Minimum Controls Speed, Air (VMCA) 86 KIAS NATOPS 29.2.1

Minimum Controls Speed, Air (VMCA) – 86 KIAS [NATOPS 29.2.1]

• The minimum flight speed at which the aircraft is directionally controllable as determined in accordance with Federal Aviation Regulations. The aircraft certification conditions include:
• The critical engine inoperative and windmilling,
• A 5 bank toward the operative engine
• Takeoff power in operative engine,
• Landing gear up
• Flaps in takeoff position(s),
• And most rearward cg
• Furthermore, the TC-12B VMCA of 86 KIAS is based on a Standard Day at Sea Level at 12,500 lbs gross weight. For some conditions of weight and altitude, stall can be encountered at speeds above VMCA as established by the certification procedure described above, in which even stall speed must be regarded as the limit of effective directional control.

Minimum Control Speed, Ground (VMCG) – 85 KIAS [NATOPS 29.2.1]

• The minimum speed at which the aircraft can maintain runway centerline using rudder and ailerons (no brakes or nose wheel steering) with the loss of the critical engine and takeoff power set on the operative engine.

Pilot in Command (PIC) Decision Making [NATOPS 27.2.2/OPNAV 3.5.1]

• The PIC is responsible for the safe and successful accomplishment of the assigned flight.
• Responsible for briefing crewmembers on all aspects of the flight
• Must ensure that all preflight preparation has been accomplished.
• Monitors progression of all tasks assigned to other crewmembers.

Severe Weather Watches Bulletins [Primary Weather FTI 304]

• Teletype presentations identified by the letters “WW” in the heading, that originate from the National Storm Prediction Center, and are sometimes referred to as Severe Weather Forecasts.
• Not issued on a scheduled basis, but rather as required by the progress and development of severe weather. The forecast period is also variable, again depending on the particular weather.
• All times are given in local time and when possible, the area of coverage is limited in size to 10,000 square miles to provide increased accuracy.
• Aviators may also encounter a Severe Weather Forecast Alert Message (AWW), which is a preliminary message issued to alert users that a WW is being issued.

WW Format

• The heading of the bulletin consists of a few lines of information including the station identifier of the message originator (KXXX), the teletype identifier (WW), the date-time group of issue (181845), the bulletin number (29), and the time of issue (1245 PM CST)

(Saved entries)
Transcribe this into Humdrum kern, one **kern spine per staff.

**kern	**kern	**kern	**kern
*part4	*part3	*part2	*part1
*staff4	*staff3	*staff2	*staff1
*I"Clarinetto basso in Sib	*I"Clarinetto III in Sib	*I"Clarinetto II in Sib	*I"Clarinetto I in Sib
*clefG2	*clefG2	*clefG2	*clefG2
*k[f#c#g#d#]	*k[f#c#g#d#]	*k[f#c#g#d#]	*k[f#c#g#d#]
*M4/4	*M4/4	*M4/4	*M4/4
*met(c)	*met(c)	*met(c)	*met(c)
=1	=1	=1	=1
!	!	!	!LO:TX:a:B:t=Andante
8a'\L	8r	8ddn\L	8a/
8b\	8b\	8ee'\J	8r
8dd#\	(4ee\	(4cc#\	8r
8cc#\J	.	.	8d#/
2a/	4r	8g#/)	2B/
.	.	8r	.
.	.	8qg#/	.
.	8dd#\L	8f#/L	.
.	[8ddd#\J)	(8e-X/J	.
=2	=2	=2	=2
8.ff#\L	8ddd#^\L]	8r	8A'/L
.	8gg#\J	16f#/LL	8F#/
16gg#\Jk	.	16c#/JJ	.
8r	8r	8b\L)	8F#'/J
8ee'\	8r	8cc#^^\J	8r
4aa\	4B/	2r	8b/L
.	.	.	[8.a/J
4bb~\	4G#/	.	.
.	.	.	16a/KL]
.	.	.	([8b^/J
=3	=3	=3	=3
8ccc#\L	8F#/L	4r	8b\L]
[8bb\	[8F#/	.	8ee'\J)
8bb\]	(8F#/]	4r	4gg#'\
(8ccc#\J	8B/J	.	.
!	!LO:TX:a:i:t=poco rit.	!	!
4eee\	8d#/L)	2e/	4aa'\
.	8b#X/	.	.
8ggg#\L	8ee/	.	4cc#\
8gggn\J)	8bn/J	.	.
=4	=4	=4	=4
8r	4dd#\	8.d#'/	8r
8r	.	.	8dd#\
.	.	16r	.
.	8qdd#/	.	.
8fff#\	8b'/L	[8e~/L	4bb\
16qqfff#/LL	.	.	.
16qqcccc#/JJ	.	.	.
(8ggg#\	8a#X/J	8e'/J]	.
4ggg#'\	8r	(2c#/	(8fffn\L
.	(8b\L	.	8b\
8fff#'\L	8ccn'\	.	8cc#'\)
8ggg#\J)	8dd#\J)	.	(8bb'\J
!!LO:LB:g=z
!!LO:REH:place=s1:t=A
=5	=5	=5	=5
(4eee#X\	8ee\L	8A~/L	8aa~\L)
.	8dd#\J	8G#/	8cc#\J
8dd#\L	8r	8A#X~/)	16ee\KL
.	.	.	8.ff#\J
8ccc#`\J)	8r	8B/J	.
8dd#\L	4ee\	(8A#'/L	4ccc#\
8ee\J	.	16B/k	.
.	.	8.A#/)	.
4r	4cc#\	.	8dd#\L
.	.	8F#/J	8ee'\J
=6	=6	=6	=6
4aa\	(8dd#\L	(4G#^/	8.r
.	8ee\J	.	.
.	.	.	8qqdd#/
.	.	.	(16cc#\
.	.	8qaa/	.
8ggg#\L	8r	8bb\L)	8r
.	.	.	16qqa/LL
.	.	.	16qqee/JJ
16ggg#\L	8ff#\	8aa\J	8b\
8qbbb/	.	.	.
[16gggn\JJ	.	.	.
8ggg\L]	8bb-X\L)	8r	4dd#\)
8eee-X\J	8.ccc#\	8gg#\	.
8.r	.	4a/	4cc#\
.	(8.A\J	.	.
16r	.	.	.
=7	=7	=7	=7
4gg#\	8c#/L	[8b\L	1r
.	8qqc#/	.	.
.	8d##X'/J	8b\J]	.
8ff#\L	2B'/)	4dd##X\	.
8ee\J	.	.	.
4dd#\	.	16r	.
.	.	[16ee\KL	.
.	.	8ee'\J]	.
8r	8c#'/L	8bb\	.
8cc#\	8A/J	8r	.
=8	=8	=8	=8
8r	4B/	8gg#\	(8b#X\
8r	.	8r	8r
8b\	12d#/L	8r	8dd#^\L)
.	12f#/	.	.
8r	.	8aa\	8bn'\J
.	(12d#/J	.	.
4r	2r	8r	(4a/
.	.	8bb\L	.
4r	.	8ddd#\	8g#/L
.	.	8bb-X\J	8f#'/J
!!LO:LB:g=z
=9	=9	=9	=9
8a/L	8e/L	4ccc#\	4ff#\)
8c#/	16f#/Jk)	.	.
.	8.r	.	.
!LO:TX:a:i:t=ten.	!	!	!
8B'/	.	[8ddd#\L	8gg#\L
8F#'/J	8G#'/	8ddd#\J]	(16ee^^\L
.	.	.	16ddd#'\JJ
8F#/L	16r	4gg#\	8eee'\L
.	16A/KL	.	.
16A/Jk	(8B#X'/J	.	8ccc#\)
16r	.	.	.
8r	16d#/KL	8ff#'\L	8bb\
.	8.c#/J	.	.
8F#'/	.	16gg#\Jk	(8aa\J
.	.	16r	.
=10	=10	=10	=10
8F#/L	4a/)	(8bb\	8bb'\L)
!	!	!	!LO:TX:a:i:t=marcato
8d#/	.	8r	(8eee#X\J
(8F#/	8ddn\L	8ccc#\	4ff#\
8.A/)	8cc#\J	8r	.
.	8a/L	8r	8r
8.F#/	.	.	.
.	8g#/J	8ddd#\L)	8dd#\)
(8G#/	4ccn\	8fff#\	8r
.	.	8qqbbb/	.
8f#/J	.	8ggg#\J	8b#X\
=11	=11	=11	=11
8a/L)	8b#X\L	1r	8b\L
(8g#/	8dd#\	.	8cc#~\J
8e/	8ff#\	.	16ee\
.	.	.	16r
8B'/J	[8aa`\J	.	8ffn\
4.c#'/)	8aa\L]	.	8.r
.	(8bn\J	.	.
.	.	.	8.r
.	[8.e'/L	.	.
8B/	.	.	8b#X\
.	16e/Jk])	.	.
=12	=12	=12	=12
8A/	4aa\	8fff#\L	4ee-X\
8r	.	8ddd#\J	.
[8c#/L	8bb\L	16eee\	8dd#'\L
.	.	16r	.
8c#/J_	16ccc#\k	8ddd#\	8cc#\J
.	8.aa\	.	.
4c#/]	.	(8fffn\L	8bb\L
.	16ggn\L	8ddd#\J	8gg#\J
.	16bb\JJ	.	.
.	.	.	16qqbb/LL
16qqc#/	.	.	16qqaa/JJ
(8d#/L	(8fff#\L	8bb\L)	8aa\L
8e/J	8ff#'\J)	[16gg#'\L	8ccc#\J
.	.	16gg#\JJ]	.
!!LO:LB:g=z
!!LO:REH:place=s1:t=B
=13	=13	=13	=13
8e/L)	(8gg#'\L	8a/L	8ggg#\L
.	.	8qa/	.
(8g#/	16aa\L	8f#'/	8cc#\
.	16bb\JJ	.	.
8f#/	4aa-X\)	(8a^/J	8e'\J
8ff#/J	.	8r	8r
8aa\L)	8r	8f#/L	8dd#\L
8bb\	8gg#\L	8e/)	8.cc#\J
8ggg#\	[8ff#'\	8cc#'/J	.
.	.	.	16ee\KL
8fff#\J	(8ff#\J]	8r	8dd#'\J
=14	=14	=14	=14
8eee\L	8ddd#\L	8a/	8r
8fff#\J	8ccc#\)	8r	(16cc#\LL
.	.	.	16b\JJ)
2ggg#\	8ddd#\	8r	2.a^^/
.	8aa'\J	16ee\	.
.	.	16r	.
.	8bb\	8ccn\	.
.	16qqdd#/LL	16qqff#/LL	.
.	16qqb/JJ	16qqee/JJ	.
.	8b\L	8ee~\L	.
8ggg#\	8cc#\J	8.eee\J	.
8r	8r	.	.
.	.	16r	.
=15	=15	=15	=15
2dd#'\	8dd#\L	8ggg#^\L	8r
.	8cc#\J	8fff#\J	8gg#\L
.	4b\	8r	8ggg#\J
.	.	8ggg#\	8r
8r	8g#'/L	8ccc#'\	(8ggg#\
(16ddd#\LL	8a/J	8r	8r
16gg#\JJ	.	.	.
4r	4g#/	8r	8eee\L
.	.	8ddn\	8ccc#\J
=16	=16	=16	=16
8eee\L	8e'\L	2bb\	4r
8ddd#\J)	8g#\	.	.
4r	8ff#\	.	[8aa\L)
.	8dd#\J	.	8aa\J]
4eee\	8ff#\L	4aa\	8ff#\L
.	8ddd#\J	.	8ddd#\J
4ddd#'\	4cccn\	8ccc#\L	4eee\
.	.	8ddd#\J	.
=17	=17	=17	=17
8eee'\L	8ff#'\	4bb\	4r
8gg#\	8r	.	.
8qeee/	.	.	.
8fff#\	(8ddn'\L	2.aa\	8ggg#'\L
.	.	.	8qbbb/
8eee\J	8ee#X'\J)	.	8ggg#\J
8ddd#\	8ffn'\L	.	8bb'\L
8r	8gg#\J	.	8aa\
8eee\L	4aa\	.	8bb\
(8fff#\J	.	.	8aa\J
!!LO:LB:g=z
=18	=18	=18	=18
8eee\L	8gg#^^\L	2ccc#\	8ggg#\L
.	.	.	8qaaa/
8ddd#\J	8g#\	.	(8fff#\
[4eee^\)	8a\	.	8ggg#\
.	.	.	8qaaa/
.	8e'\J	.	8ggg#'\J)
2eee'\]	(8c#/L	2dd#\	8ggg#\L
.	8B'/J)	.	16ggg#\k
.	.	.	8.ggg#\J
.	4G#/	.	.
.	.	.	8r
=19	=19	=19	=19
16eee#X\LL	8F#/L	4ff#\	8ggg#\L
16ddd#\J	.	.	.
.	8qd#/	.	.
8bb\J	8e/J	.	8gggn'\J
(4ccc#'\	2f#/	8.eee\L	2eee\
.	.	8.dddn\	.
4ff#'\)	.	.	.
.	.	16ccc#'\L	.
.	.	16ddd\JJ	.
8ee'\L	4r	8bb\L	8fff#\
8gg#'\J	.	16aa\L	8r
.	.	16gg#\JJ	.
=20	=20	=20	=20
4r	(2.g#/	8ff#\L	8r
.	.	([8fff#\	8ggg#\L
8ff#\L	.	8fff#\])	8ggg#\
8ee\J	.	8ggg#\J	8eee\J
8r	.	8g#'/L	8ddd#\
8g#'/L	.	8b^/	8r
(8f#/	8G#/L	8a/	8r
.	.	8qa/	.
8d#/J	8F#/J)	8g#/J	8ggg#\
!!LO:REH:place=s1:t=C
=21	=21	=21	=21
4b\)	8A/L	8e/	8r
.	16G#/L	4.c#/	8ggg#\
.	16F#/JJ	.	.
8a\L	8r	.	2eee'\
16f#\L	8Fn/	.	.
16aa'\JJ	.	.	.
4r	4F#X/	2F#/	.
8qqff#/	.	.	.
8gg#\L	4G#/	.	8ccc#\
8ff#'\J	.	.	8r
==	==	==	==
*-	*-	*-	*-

REQUIRED TASKS:
• A. According to the aviation text, what is the minimum control speed on the ground (VMCG)?
• B. How many lines of the records contain the string "kern"? Reply with the number alone.

TASK-BY-TASK SOLUTIONS:
• A. 85 KIAS

• B. 2